Members of the University of Otago’s NZ Law Foundation funded Artificial Intelligence and Law in New Zealand Project (AILNZP) have produced an article, Proposed Oversight of Predictive Analytics,published today on the online current affairs and culture blog hub Pundit highlighting concerns being prompted by the rise of computer-based predictive analytic systems.

While the AILNZP members are unanimous in acknowledging there is a place for predictive analytic systems in New Zealand, they say there should be greater public oversight of the systems used in government, and greater transparency of how they work.

“At present, public information about predictive analytics in government comes mainly from media ‘exposés’” says Associate Professor Colin Gavaghan of Otago’s Faculty of Law, and Director of the NZ Law Foundation sponsored Centre for Law and Policy in Emerging Technologies.

“In the latest case with Immigration New Zealand, even the Immigration Minister himself was in the dark about the system. These systems can be of great use, but there must be more transparency about how predictive systems are being used in government.”

Rather than heaping condemnation on the increasing number and use of AI systems, the AILNZP say the key is to provide greater understanding of how they work.

“Even for those systems we do know about, we only have partial information about how they work, what data they use, and how accurate they are. We’re told, for instance, that the Immigration NZ tool is ‘just an Excel spreadsheet’. But many algorithms can be run in Excel: what algorithm is being run in this case? On what data? With what results? And what margin of error?” adds AILNZP member Associate Professor Alistair Knott, of Otago’s Department of Computer Science.

AILNZP member Professor James Maclaurin, of Otago’s Department of Philosophy, believes there are several factors an overseeing body needs to consider around the performance of predictive analytic systems in Government departments.

“How precise are particular systems? Are they prone to bias? Can the system explain how it came to decisions, and how well trained are the humans using them?”

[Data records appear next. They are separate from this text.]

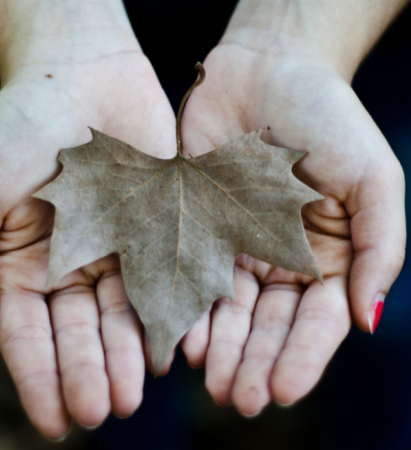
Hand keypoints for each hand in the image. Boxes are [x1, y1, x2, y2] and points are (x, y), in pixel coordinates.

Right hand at [0, 19, 175, 438]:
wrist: (82, 75)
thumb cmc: (20, 126)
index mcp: (27, 261)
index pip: (31, 334)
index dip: (41, 378)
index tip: (57, 421)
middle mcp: (75, 263)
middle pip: (81, 331)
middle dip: (89, 372)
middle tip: (102, 412)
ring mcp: (120, 248)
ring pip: (125, 313)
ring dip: (128, 355)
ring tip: (134, 396)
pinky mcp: (157, 229)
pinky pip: (166, 277)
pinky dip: (169, 312)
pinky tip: (174, 346)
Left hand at [180, 44, 404, 414]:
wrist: (267, 71)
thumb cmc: (329, 117)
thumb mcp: (373, 180)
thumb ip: (379, 249)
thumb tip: (367, 321)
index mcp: (326, 256)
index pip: (317, 321)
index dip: (301, 358)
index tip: (282, 391)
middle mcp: (280, 260)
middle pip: (268, 325)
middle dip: (255, 363)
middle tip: (240, 399)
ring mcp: (237, 246)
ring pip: (229, 312)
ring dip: (221, 349)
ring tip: (212, 383)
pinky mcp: (199, 228)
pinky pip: (193, 276)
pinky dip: (189, 310)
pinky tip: (182, 339)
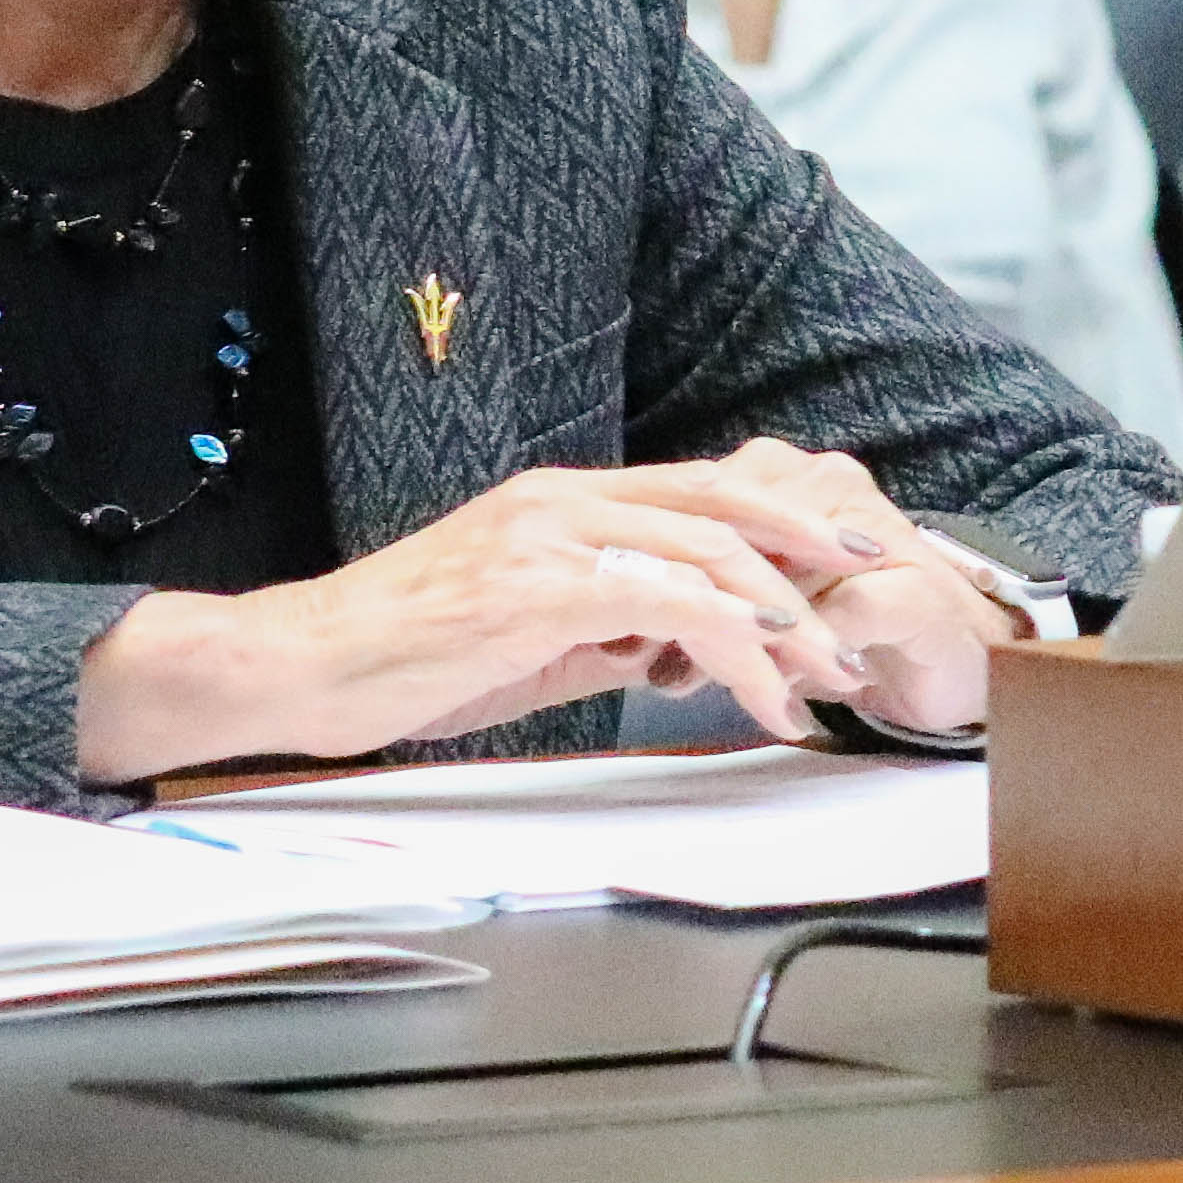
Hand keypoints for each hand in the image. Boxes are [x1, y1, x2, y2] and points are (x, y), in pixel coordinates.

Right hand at [69, 448, 997, 785]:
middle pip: (727, 500)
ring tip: (831, 674)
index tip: (848, 560)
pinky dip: (732, 649)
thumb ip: (602, 628)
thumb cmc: (399, 659)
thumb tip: (671, 649)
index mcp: (564, 502)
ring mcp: (552, 536)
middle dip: (816, 546)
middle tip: (883, 591)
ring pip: (711, 553)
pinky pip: (668, 606)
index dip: (785, 519)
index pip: (702, 490)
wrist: (300, 667)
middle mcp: (565, 499)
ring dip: (788, 619)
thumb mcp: (523, 638)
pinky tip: (763, 691)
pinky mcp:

AILNZP member Dr John Zerilli (Philosophy and Law) notes that these questions are particularly pressing now, in light of the recent scandal surrounding Facebook’s use, and misuse, of personal data.

“There are growing calls—which we fully support—to regulate the use of personal data gathered by social media sites. But the process of regulating giants like Facebook will be a complex matter involving lengthy international negotiations. In the meantime, there is no reason why New Zealand should not put its own house in order over the use of these same tools in its own Government.”

The AILNZP are proposing an agency should be established in New Zealand to oversee the use of predictive analytics by publicly funded bodies. The AILNZP suggest such an agency would publish a complete list of the predictive tools used by Government departments, and other public institutions such as ACC. For each system, it would also supply some basic information about its design; which variables constitute its input and output, and which techniques are used to learn mapping from inputs to outputs. In addition, it would answer some of the key questions about the performance of the system, and about its use.